À noite, quando não consigo dormir, reparo se respiro

e acompanho a respiração e penso na respiração

e penso que não posso parar de respirar

e que não posso deixar de pensar

que não posso deixar de respirar

Fico de barriga para baixo e coloco a mão direita no peito

para ver se o meu coração está a bater.

Sossego saber que tenho sensibilidade profunda

e averiguo se me cumpro cá dentro

E adormeço porque é necessário

mas sei que não há nem filosofia nem medicamento que me ensine

a reconhecer a importância do tacto

da frescura e da densidade de uma coisa

Conhecer a função das forças, fechar os olhos

e tocar-te

saber o que é um quilo nas minhas mãos



III

Quem manda no cosmopolitismo dita as regras do cosmopolitismo.

Quem manda no cosmopolitismo também dita as regras do multiculturalismo.

E quem manda no multiculturalismo tem um cão.


IV

Sou novo. Tenho 22 anos. Estou em Portugal há cerca de cinco, quando cheguei estava legalizado, tinha visto, e a polícia ainda não tinha o hábito de fechar as ruas do Bairro Alto para ver se havia brasileiros ilegais, como os nazis faziam nas ruas dos países ocupados para ver se havia resistentes ou judeus em qualquer casa ou café.

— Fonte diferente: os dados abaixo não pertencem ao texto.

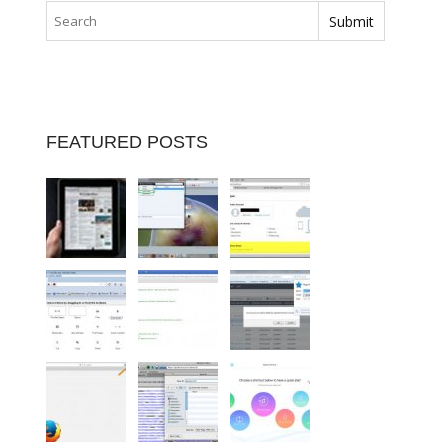
FEATURED POSTS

Quando cheguei comecei a trabalhar em restaurantes, cafés, pequenas profissões que te dão um ordenado de 500€, se tanto. E o que fazes em Lisboa com 500€? Pagas um quarto e as despesas, comes, compras um calção, compras o passe e bebes umas cervejas. Se quiseres viver mesmo, ter uma vida com um pouco de lazer, se quiseres tomar banho todos os dias, comer um gelado, enfim, se quiseres viver como um lisboeta, tens de ganhar pelo menos 1.000€. E isso não ganhamos servindo cafés. Podia subir na vida, podia, mas aqui, se és brasileiro e queres subir na vida: ou és dentista ou és puta.


(...)


Eu quero ser grande, quero ser uma estrela, entendes? Portugal é só um país para entrar na Europa. Um país para me sentir mais europeu, para receber um cheirinho da Europa. Porque a Europa não é aqui, é mais longe, é nos países onde há neve, onde há menos luz, onde temos Segurança Social a sério. A Europa é o país onde temos tudo. Eu agora estou em Portugal, mas não vou ficar lá até ter de vender um rim.